Decisions on when and how to intervene should be made at a centre with specific expertise in HCM care. A dedicated HCM heart team is critical in the interest of patients and their families. General cardiologists not specifically involved in HCM care should become familiar with the main issues such as identification of high-risk profiles and clinical screening of HCM families. However, they should closely liaise with experienced HCM centres whenever the diagnosis is uncertain, the symptoms are hard to explain and/or do not adequately respond to medical treatment, and when genetic counselling is required. Furthermore, peripheral centres should always seek advice from an HCM team when a major clinical decision (such as performing septal reduction therapy or implanting an ICD) is being considered. Finally, referral is mandatory for patients in Stage IV with severe HF symptoms, for timely consideration of heart transplantation. Because the end stage of HCM is characterised by a relatively preserved LVEF on comparison with classic models of HF, the severity of disease may be underestimated until transplant is no longer feasible due to refractory pulmonary hypertension. A particularly challenging group is the subset of patients identified in the paediatric age range, for whom specific HCM diagnostic criteria exist – but are not validated – and management options are poorly, if at all, supported by evidence [1]. Because of the complexity of genetic testing and the possible social and financial consequences, all patients and family members should be counselled before undergoing genetic testing. Genetic testing is done at cardio-genetic outpatient clinics, where clinical geneticists, genetic counsellors, social workers and cardiologists closely collaborate. Being part of an extended network revolving around HCM centres is the best guarantee for practising cardiologists and their patients, by promoting awareness and close interaction with multidisciplinary experts.

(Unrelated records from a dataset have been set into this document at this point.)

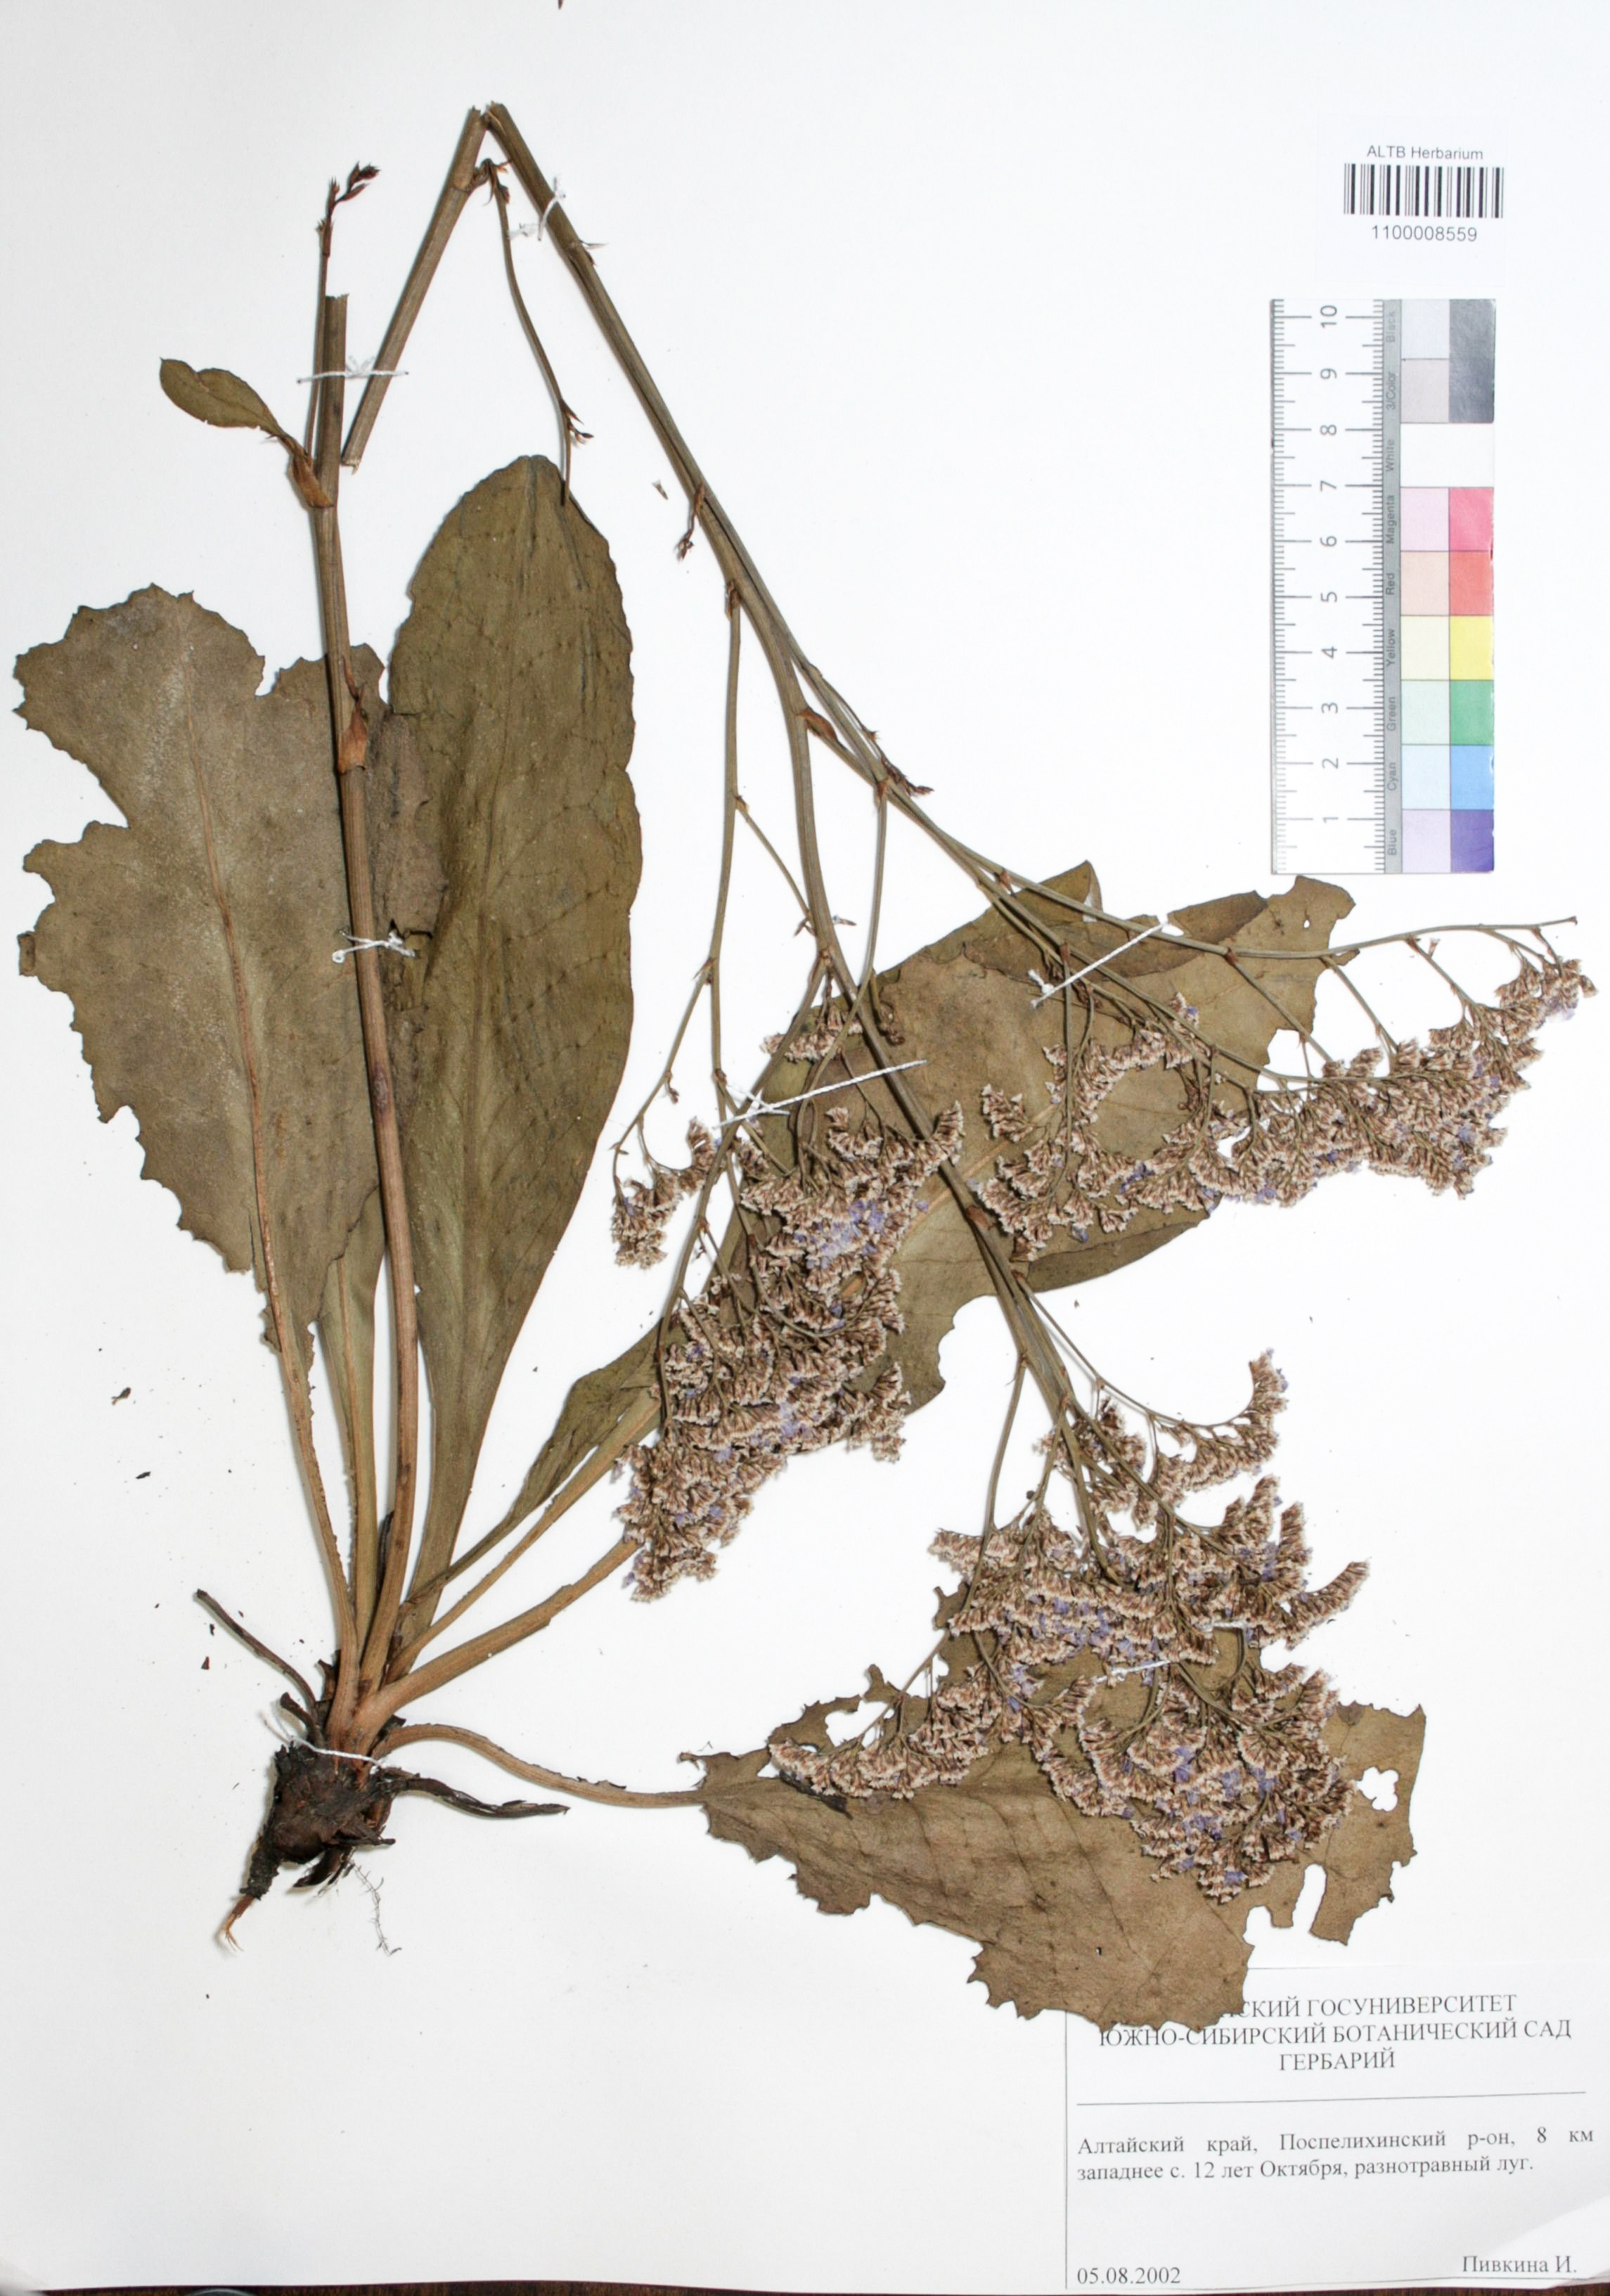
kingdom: Plantae
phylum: Tracheophyta
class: Magnoliopsida
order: Caryophyllales
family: Plumbaginaceae
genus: Goniolimon
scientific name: Goniolimon speciosum
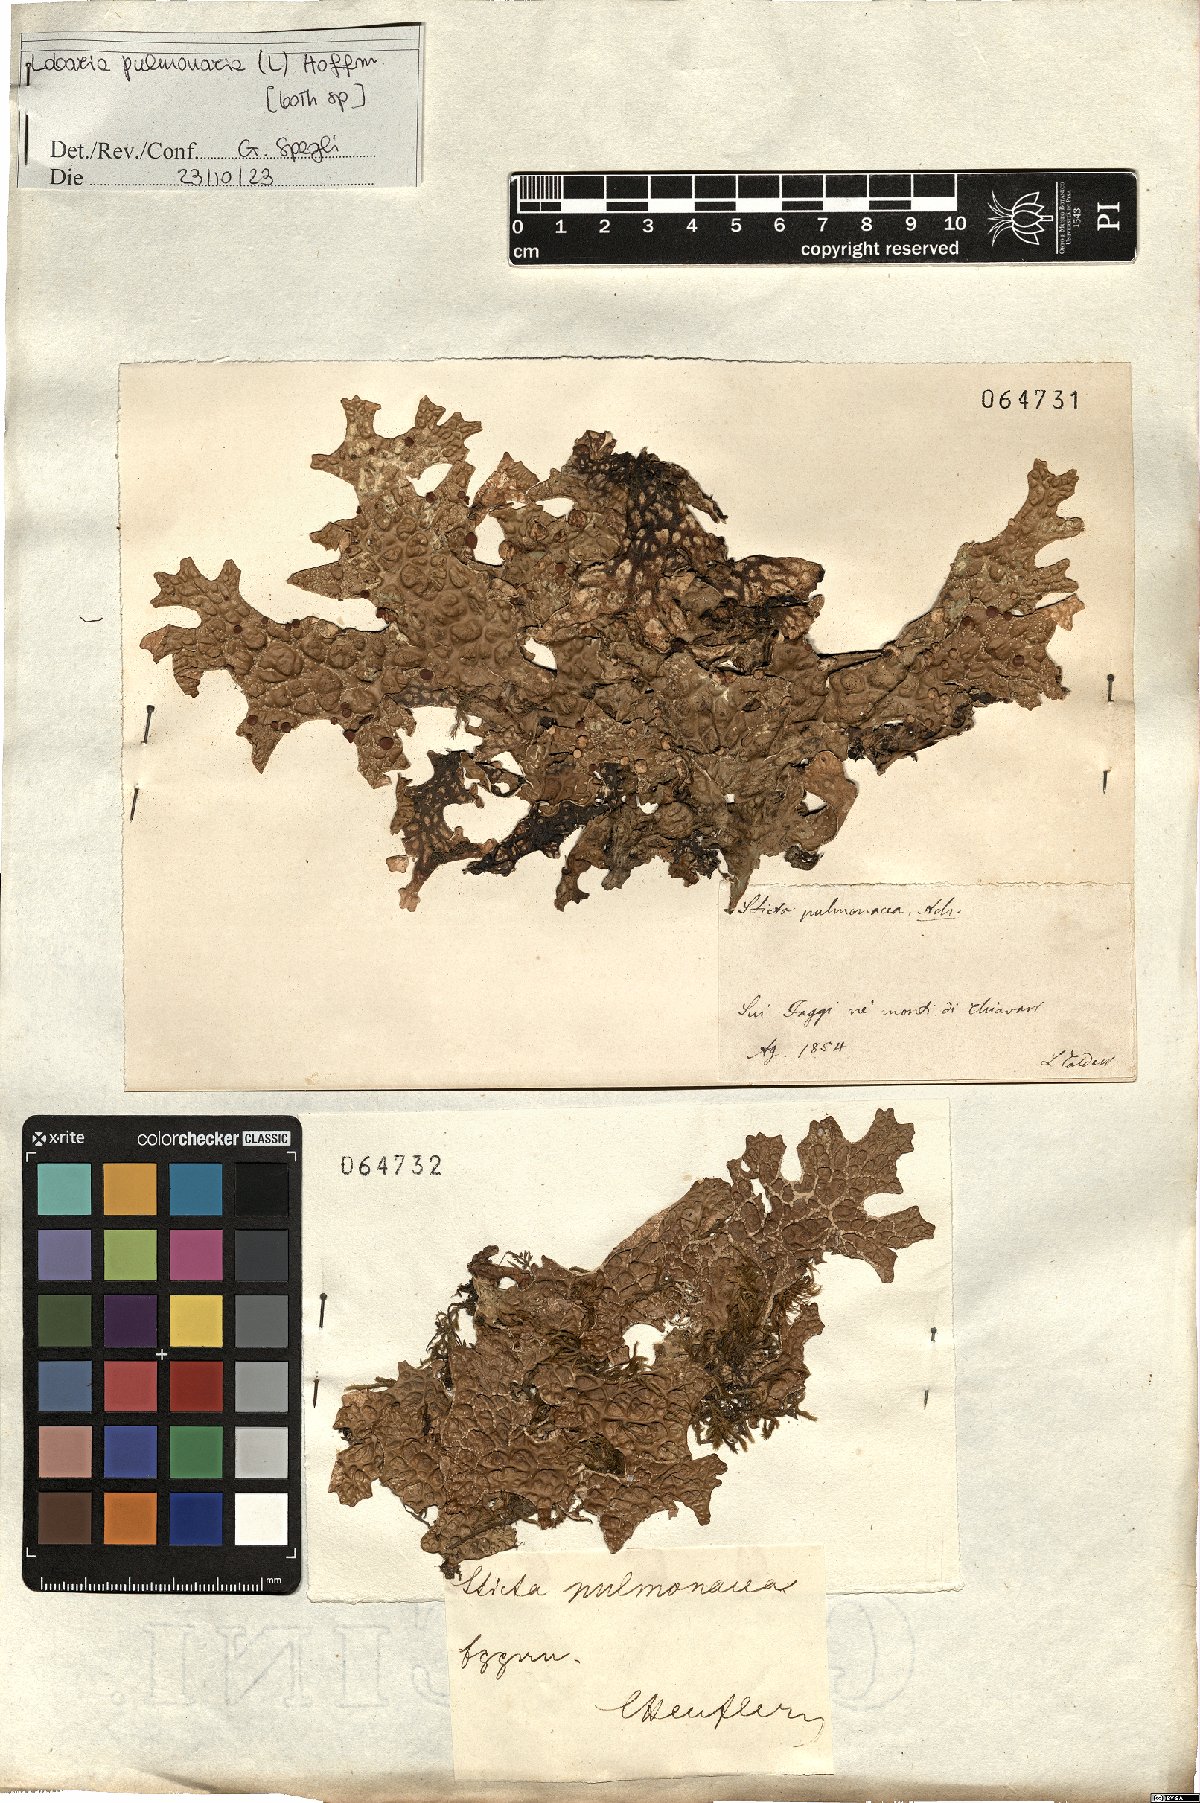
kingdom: Fungi
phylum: Ascomycota
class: Lecanoromycetes
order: Peltigerales
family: Lobariaceae
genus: Lobaria
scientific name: Lobaria pulmonaria
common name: Lungwort
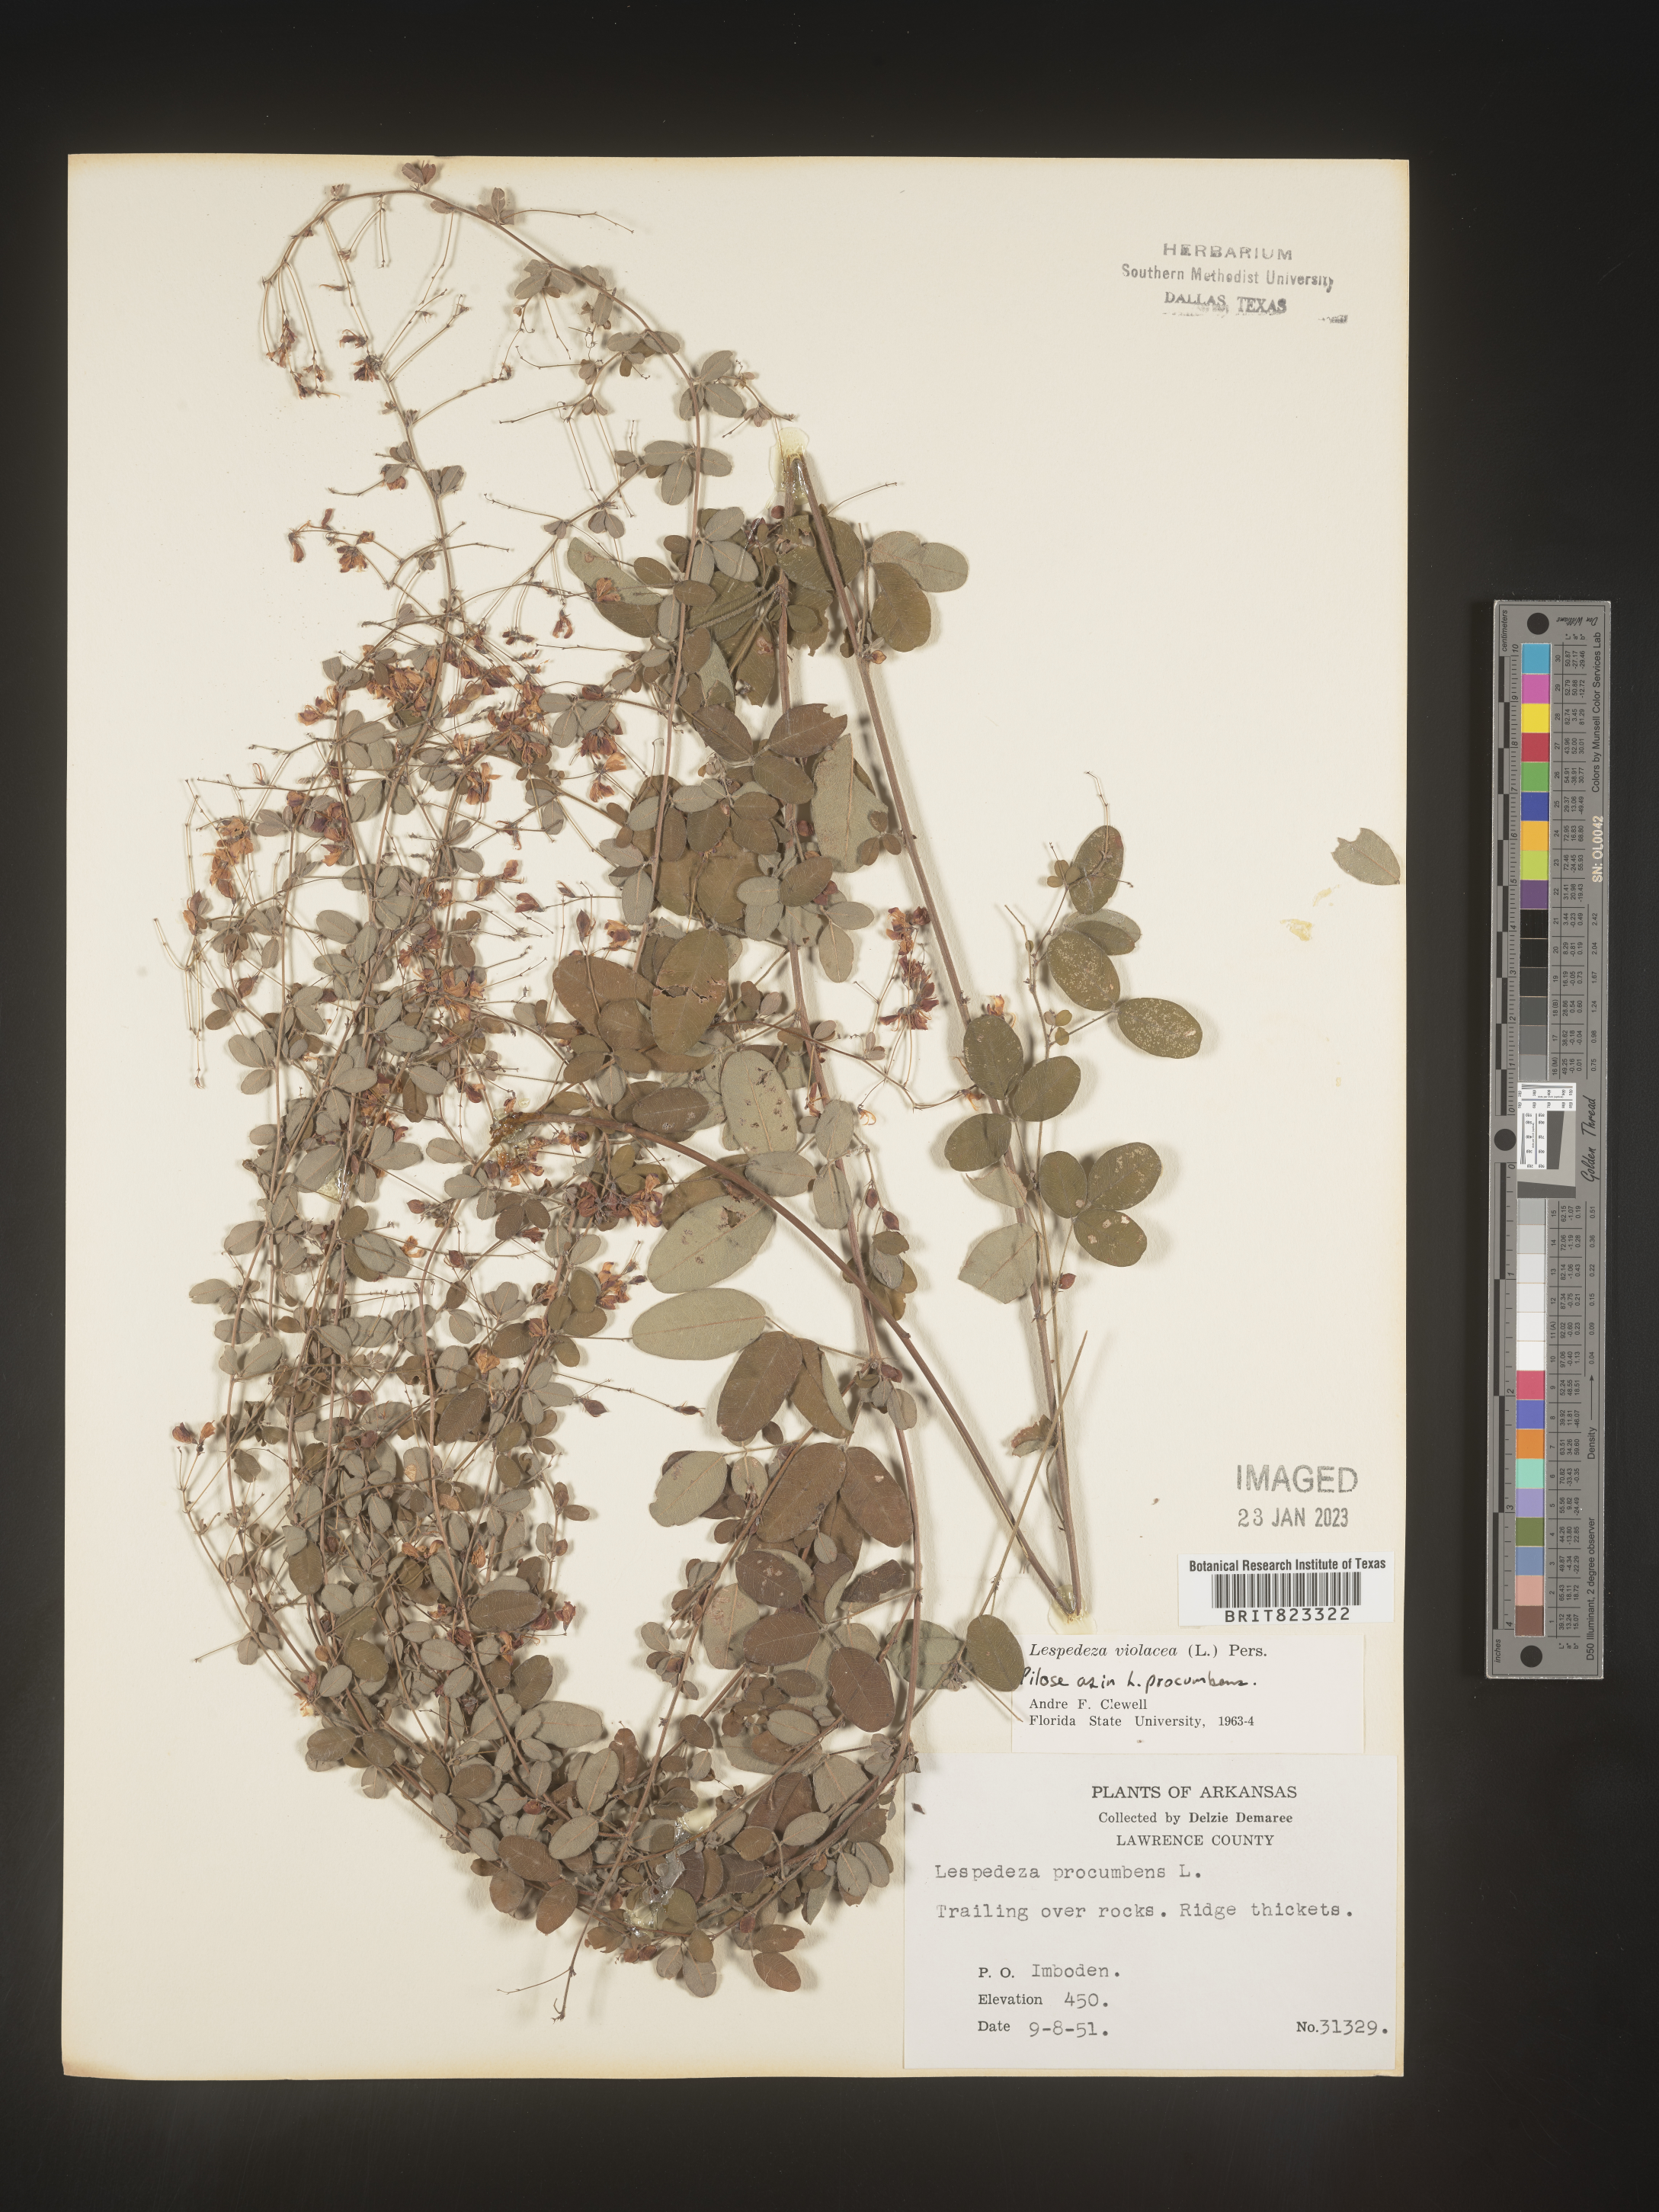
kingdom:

The sequence and causality of the pathomechanisms that initiate and exacerbate HCM are unknown, and current treatment options are insufficient to prevent the disease. Longitudinal studies of in vivo cardiac function and in vitro studies (muscle preparations, HCM mouse models) are needed to elucidate the pathogenesis of HCM and identify novel drug targets (Fig. 1b). In the early stage of the disease (stage I), deficits are seen in energetic status of the heart, reflected by a reduced phosphocreatine/ATP ratio and reduced myocardial efficiency [31‐33]. Moreover, Ho and colleagues [34] detected early pro-fibrotic signalling in patients with thick filament mutations before the onset of hypertrophy or detectable fibrosis on CMR. Thus, while mutation carriers (stage I) do not exhibit symptoms and do not show LV hypertrophy, the intrinsic properties of their heart muscle clearly differ from a healthy control population. Recent studies in human cardiac muscle revealed high sensitivity to calcium of the sarcomeres, which may underlie arrhythmias [35, 36], reduced contractile performance of single cardiomyocytes [37] and high energetic costs for muscle contraction [33]. These cellular pathomechanisms should be further explored [38, 39], and interventions aiming to correct these cellular deficits should be tested in an experimental setting (animal models). Such treatments include gene correction, and therapies targeting sarcomere function, ion channels or metabolism [40]. Subsequently, clinical trials are needed to build proof for novel preventive treatment strategies. Based on positive effects of the L‑type Ca²⁺ channel blocker diltiazem in mouse models of HCM, a clinical pilot study was performed in G+/Ph− individuals [41]. This double-blind, randomised, placebo-controlled clinical trial proved that preclinical treatment with diltiazem is safe and feasible and revealed that the drug treatment has a positive effect. Diltiazem prevented the progressive reduction in LV cavity size characteristic of HCM development. The improvement was lost within a year after treatment was interrupted. This study illustrates the strength of a well-designed clinical trial in G+/Ph− individuals. In order to further unravel the pathomechanisms of HCM, basic scientists and clinical cardiologists should work together with their ultimate goal being the development of a curative treatment of this common disease.